Metals with ultra-thin thickness (less than 10 nm), enough to allow light transmittance while keeping suitable conductivity, have been proposed as a promising technology to achieve flexible and transparent conductive substrates. Under this research line, researchers at the Gwangju Institute of Science and Technology in South Korea, have created an ultra-thin Ag film sandwiched between two polymers with outstanding properties, such as a bending radius <1 mm, a visible-range transmittance higher than 95 % and a sheet resistance lower than 10 Ω /sq. Polymer solar cells that incorporate the new electrode exhibit a high power conversion efficiency of 10 % and a fabricated polymer light-emitting diode outperform those based on existing transparent conducting oxides.

(Layered structure, nucleation concept and effect of the antireflecting PEDOT:PSS layer. Picture from Nature.)

The key idea to achieve this new electrodes is a novel method to produce uniform and strong metallisation points on the plastic substrates in which the nucleation centres are densely distributed over atomic-scale distances. In this way, Ag droplets were fixed on functional amine groups of a solution-processed non-conjugated polymer (polyethyleneimine). This method allows a more suitable growth of the metallic film, which previously grew forming separated islands and hence required larger thickness to interconnect them and effectively conduct electricity, which reduced the optical transmittance.

To complete the electrode, a PEDOT:PSS conducting polymer is deposited on top of the Ag film acting as anti-reflection layer, minimising the light reflection induced by the metallic Ag layer. More detailed information can be read in the article published in Nature Communications.

Ag Nanowires to Improve Thermal Comfort in Clothes

Researchers at Stanford University, lead by Prof. Yi Cui have proposed a new idea to improve the thermal insulation of our clothes and even being able to increase their temperature to fit our comfort. About half of the global energy consumption is spent in indoor heating. Most of efforts to reduce this are focused on improving building insulation.
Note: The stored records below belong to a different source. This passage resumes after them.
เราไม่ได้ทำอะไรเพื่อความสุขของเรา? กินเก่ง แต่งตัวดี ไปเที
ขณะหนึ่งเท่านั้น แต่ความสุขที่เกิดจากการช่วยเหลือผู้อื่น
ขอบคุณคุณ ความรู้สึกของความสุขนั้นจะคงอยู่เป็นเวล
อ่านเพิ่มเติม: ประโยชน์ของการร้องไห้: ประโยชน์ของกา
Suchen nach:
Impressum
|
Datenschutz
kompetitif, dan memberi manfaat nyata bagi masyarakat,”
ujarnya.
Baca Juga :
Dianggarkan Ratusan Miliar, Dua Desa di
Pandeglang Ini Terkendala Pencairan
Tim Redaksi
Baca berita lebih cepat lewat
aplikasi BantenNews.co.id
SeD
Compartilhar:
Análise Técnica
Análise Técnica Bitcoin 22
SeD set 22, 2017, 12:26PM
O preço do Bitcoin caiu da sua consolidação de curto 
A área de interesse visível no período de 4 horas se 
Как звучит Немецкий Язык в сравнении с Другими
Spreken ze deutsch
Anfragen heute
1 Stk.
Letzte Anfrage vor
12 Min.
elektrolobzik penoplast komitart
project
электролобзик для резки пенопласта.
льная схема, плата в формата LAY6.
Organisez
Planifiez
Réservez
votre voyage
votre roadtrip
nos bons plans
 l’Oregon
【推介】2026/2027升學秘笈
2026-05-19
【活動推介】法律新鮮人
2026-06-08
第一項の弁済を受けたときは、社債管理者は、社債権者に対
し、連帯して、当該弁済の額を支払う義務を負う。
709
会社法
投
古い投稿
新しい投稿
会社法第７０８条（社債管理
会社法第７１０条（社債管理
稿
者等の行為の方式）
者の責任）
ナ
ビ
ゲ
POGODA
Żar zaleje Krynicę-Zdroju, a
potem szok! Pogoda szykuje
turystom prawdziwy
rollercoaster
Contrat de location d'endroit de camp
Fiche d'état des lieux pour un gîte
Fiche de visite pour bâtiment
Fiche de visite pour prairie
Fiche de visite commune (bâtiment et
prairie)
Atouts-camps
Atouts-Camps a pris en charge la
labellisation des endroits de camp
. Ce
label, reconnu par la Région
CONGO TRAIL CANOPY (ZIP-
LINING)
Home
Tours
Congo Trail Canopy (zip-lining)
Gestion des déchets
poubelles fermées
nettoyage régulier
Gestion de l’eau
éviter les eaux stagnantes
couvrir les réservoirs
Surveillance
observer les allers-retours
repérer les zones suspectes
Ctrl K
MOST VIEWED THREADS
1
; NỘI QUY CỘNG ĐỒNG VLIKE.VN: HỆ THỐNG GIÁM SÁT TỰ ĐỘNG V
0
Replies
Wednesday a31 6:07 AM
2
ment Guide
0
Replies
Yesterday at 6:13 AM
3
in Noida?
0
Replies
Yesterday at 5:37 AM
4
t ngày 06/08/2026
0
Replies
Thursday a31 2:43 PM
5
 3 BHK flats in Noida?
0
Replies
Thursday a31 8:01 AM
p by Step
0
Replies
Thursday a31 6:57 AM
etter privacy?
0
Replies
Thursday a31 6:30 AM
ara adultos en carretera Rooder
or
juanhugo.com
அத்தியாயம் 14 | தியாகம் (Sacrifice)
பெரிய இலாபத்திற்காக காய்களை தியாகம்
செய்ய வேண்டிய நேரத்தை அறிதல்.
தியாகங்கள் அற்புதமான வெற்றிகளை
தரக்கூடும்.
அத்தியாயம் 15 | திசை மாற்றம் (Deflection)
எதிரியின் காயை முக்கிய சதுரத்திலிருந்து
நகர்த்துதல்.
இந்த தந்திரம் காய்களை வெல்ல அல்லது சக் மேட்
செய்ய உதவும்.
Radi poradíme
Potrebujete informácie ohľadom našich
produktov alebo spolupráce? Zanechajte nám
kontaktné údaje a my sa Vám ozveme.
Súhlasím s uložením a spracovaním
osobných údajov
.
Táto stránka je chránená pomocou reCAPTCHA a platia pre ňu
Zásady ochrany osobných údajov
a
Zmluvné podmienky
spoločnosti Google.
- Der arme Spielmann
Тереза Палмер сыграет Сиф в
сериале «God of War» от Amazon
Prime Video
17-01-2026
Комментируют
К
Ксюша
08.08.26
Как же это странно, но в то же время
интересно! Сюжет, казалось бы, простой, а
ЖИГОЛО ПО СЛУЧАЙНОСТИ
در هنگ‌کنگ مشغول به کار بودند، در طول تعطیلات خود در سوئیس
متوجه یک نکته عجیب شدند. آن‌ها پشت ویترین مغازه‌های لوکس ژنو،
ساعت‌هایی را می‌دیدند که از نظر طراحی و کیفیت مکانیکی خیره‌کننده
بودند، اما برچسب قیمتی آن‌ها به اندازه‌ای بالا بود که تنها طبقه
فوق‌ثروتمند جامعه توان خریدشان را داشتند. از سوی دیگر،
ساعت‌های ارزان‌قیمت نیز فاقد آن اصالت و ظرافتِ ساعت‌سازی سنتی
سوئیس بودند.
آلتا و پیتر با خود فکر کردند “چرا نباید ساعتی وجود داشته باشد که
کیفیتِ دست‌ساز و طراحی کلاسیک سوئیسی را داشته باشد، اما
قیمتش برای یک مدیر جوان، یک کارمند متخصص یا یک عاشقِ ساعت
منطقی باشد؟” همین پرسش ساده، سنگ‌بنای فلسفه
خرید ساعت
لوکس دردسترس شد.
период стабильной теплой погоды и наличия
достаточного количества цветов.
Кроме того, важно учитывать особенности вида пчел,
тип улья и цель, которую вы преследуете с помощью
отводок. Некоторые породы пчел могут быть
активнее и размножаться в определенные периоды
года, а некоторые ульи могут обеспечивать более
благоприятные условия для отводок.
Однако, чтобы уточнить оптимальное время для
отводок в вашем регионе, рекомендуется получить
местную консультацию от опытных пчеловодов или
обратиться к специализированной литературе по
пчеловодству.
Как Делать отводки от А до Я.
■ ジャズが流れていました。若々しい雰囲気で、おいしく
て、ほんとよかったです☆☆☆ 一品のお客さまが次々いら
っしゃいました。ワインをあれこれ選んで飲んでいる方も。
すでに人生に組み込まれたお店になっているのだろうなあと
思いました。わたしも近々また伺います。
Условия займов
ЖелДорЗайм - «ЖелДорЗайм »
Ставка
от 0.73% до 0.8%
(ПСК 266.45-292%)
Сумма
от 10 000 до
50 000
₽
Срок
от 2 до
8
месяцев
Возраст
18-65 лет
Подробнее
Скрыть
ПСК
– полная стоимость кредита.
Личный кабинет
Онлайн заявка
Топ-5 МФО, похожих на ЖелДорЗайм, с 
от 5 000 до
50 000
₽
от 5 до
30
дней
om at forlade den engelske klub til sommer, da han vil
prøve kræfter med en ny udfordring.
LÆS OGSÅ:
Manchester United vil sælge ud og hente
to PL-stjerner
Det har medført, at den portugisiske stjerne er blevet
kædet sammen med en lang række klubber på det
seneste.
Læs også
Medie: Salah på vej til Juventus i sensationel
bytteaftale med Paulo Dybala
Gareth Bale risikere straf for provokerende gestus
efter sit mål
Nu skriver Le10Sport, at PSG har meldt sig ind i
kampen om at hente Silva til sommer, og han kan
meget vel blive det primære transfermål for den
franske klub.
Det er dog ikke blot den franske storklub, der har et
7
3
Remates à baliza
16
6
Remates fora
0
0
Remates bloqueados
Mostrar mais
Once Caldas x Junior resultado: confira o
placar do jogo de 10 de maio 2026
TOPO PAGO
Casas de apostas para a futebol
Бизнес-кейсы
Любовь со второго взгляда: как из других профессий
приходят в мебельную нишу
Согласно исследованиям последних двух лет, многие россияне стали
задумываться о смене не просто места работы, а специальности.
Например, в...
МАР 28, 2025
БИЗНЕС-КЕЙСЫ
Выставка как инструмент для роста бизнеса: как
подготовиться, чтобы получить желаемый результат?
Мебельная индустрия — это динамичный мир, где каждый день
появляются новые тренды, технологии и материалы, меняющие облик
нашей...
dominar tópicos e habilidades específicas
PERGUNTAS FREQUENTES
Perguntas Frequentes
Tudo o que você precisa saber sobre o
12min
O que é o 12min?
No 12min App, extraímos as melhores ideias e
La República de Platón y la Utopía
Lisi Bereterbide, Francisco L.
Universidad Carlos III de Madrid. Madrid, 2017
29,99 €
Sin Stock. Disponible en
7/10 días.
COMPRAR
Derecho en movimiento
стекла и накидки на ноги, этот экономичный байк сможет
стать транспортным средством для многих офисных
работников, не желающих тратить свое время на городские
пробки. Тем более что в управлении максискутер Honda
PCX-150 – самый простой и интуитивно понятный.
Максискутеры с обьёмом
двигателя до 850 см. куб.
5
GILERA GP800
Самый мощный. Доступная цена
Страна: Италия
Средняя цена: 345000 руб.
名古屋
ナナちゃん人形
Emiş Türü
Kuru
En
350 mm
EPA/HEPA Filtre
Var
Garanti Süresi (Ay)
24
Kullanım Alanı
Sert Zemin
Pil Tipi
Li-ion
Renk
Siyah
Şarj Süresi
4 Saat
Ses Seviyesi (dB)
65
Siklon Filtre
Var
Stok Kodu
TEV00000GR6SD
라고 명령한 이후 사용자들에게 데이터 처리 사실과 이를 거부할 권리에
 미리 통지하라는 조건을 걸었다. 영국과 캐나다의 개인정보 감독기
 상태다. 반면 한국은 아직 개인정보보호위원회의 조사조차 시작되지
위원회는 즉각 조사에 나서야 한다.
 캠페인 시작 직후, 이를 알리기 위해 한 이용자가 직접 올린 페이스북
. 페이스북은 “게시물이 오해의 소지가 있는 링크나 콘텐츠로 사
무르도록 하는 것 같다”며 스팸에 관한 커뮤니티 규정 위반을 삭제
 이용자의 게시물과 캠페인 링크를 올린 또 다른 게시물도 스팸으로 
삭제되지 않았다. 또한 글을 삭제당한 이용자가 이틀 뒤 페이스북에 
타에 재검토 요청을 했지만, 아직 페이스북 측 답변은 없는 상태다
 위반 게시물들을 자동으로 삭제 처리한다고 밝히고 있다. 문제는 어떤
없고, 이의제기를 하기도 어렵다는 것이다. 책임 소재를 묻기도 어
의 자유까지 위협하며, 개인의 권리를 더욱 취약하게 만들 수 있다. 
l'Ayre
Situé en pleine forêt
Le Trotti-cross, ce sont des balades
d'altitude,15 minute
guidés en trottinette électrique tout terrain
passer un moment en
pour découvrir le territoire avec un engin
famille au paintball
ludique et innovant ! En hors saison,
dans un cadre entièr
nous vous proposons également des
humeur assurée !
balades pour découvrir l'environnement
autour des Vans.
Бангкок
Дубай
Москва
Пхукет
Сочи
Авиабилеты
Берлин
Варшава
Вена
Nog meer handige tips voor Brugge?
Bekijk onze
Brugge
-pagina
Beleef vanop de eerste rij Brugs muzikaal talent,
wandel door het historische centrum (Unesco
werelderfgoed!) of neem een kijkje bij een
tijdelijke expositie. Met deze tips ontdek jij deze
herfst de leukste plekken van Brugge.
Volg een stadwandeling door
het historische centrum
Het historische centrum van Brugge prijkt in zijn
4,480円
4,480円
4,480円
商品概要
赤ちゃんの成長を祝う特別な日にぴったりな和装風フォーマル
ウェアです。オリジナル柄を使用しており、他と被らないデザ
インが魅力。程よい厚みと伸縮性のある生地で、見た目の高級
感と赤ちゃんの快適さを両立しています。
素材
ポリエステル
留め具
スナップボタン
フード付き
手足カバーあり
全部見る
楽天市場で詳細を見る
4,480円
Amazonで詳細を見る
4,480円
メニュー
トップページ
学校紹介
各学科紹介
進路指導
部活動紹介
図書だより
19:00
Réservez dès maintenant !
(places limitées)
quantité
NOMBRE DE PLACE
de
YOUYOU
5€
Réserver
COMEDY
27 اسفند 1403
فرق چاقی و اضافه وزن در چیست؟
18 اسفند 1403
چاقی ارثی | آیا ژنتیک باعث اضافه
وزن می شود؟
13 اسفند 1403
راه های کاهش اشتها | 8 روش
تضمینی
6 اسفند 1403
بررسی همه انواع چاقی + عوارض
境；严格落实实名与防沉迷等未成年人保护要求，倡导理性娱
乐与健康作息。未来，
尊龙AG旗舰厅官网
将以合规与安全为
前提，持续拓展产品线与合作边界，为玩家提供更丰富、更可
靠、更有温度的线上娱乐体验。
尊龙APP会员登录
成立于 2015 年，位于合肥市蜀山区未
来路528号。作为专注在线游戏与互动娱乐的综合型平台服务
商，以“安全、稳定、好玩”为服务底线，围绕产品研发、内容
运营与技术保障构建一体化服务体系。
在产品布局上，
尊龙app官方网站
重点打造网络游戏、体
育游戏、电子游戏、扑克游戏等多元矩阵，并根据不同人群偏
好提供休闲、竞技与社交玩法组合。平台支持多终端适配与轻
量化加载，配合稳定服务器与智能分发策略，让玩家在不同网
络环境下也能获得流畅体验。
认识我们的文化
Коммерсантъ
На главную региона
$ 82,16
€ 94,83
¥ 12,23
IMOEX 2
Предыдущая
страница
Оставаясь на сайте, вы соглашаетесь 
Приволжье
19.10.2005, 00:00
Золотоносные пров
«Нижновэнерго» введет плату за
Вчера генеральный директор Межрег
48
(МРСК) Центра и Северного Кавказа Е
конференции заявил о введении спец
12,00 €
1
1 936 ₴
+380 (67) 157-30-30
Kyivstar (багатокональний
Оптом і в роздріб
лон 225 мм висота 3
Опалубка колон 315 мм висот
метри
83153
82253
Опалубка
However, the Stanford group proposed a different approach targeting at our own clothes. They proved that coating clothing with a mesh of silver nanowires provides better insulation than regular clothes and also can be used to generate its own heat. 

(Concept and picture of the nanowires cloth at the left part. On the right top a glove with a S letter coated with the nanowires that remains colder than the rest of the non-coated glove in the IR camera picture at the bottom right. Image from Nano Letters)

Metals can reflect back the body heat more efficiently than fabrics, but they are hard and clothes require soft materials. For this reason they used metallic nanowires. Since metals conduct electricity, by means of a mini battery, a small current can be passed through the nanowire mesh producing heating by Joule effect. Their results can significantly contribute to change the way we heat our buildings and can be seen at Nano Letters. 

Six Materials That Could Change Our World

Graphene (for multiple applications) and perovskites (for solar cells) are two very exciting materials that have captured the attention of the scientific community and are being intensively investigated. They could significantly change our current technologies and our society. But apart from these two, there are other very interesting materials somewhat less popular. In this link a list of six materials that could change the world has being composed. Among them you will find aerogels, self-healing polymers, stanene, light manipulators and thermoelectrics. 

Regarding the latter class of materials, the company Alphabet Energy has recently fabricated a powerful generator that can be used directly in exhaust pipes. The video above shows all the generator's features and design.